| Exercise |
I need every line of the material below that includes the string "miss".

────────────────────────────────────────

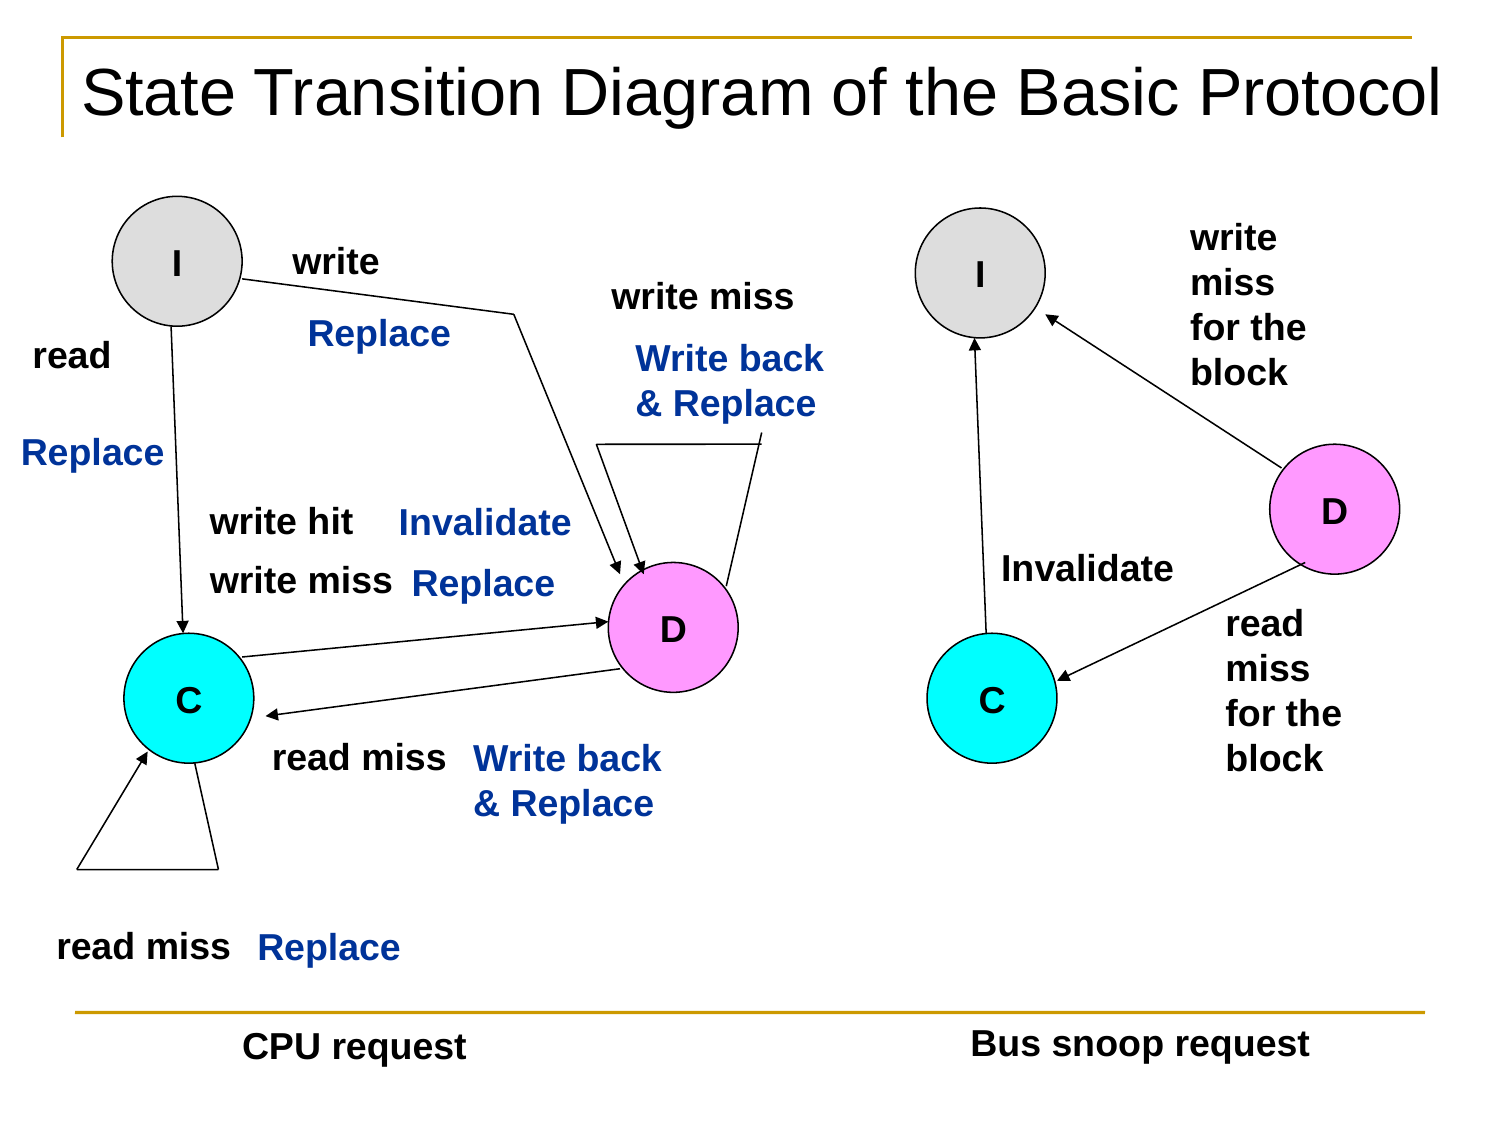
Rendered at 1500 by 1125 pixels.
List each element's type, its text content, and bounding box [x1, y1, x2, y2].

text_box write [277, 184, 431, 290]
text_box [513, 314, 622, 575]
text_box [176, 481, 189, 634]
text_box [596, 444, 646, 575]
text_box [1057, 607, 1210, 681]
text_box State Transition Diagram of the Basic Protocol [66, 41, 1459, 136]
text_box Invalidate [986, 491, 1211, 597]
text_box Replace [6, 420, 180, 481]
text_box I [915, 207, 1046, 338]
text_box C [123, 633, 254, 764]
text_box write hit [194, 444, 369, 549]
text_box [968, 337, 987, 634]
text_box CPU request [227, 1014, 482, 1075]
text_box read miss [41, 869, 246, 975]
text_box C [927, 633, 1057, 764]
text_box Bus snoop request [955, 1011, 1326, 1072]
text_box Invalidate [384, 490, 587, 551]
text_box read [17, 278, 127, 384]
text_box Replace [242, 915, 416, 976]
text_box [242, 616, 609, 658]
text_box [76, 751, 148, 869]
text_box write miss [596, 219, 810, 325]
text_box write miss for the block [1175, 160, 1329, 401]
text_box write miss [195, 503, 408, 609]
text_box D [1269, 444, 1400, 568]
text_box read miss [257, 680, 462, 786]
text_box Write back & Replace [458, 727, 677, 832]
text_box read miss for the block [1210, 546, 1364, 787]
text_box Replace [396, 551, 571, 612]
text_box D [608, 562, 739, 693]
text_box Write back & Replace [620, 326, 840, 431]
text_box I [112, 196, 243, 327]
text_box [1045, 314, 1175, 399]
text_box Replace [292, 301, 466, 362]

────────────────────────────────────────

| Task answer |
text_box read miss [41, 869, 246, 975]
text_box write miss [596, 219, 810, 325]
text_box write miss for the block [1175, 160, 1329, 401]
text_box write miss [195, 503, 408, 609]
text_box read miss [257, 680, 462, 786]
text_box read miss for the block [1210, 546, 1364, 787]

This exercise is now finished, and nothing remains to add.